Barton Gellman has yet another release from the Snowden files today, this time an internal report on violations of surveillance rules by NSA analysts. It’s hard to come to any firm conclusions about NSA compliance just from the report, which provides little more than raw numbers and a few basic breakdowns of violation type. In the first quarter of 2012 there were a total of 865 “incidents,” two-thirds of which involved foreign cell phones that were under surveillance and weren’t removed when they entered the U.S. According to the report, “Roamer incidents are largely unpreventable, even with good target awareness and traffic review, since target travel activities are often unannounced and not easily predicted.”

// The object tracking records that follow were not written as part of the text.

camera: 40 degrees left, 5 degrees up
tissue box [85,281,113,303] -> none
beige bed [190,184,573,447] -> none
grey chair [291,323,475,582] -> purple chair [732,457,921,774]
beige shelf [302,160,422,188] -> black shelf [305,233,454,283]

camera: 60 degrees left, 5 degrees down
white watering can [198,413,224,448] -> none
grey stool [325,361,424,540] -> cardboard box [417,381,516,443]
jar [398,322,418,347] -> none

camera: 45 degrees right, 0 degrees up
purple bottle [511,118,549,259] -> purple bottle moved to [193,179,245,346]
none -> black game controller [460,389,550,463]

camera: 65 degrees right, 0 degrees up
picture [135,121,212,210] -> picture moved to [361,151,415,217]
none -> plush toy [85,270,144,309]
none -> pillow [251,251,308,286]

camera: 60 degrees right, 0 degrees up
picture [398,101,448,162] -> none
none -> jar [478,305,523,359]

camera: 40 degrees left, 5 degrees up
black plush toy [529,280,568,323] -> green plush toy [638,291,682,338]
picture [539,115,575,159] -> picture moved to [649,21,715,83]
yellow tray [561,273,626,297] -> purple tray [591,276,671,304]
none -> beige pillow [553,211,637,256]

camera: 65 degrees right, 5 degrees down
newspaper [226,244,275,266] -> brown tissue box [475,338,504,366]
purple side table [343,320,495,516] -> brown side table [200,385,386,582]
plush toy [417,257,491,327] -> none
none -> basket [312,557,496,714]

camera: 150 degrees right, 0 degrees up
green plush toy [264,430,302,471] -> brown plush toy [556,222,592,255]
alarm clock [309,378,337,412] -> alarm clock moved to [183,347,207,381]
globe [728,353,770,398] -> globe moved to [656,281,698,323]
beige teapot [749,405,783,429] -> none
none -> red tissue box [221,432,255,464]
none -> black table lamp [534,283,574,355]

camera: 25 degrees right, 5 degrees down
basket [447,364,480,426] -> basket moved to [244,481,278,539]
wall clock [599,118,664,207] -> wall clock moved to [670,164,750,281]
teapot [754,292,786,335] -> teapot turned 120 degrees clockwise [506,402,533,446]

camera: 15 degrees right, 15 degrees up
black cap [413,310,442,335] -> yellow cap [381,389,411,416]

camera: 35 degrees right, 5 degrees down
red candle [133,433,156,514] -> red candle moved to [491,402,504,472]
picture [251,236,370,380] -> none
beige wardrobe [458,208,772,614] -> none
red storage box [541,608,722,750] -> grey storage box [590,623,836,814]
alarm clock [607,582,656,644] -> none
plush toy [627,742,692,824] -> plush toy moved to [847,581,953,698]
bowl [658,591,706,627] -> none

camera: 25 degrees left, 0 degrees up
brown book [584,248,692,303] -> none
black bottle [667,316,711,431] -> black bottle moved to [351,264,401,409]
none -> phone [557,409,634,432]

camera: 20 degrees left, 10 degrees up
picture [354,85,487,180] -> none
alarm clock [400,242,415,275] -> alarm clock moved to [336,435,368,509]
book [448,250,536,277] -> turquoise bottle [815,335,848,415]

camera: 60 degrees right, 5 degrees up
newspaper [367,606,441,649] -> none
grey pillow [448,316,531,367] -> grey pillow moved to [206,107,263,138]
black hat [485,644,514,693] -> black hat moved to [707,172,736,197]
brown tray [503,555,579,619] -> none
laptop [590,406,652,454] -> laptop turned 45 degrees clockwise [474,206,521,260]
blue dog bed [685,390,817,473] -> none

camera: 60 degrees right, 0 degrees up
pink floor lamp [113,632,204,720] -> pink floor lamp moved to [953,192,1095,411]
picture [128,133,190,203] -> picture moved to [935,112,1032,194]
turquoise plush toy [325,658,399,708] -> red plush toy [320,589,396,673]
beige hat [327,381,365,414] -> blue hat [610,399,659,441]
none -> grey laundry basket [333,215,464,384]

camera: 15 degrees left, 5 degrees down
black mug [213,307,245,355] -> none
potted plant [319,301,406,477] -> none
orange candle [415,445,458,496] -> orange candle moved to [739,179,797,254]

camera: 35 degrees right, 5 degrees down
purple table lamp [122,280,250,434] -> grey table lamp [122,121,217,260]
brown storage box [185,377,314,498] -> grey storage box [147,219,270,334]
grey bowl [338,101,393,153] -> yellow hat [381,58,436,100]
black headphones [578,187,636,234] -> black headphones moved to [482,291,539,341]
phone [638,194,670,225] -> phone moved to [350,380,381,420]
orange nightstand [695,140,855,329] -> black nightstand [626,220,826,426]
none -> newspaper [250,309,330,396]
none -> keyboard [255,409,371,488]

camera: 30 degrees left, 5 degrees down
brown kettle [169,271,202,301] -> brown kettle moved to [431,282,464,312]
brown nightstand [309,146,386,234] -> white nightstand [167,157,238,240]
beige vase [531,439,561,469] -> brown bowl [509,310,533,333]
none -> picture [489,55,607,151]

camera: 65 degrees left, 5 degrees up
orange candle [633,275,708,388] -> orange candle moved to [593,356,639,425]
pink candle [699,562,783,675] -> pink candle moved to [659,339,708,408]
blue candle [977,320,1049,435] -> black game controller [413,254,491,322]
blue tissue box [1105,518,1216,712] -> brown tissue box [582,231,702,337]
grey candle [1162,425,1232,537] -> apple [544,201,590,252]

So how bad is this? Good question. Here’s what the NSA had to say:
“We’re a human-run agency operating in a complex environment with a number of different regulatory regimes, so at times we find ourselves on the wrong side of the line,” a senior NSA official said in an interview, speaking with White House permission on the condition of anonymity. “You can look at it as a percentage of our total activity that occurs each day,” he said. “You look at a number in absolute terms that looks big, and when you look at it in relative terms, it looks a little different.”
I wonder what that percentage is? If it’s, say, around 0.1 percent of total activity, that would mean NSA doesn’t make very many mistakes. That’s good. But it would also mean that NSA initiates upwards of a million database queries per quarter. That’s a helluva lot.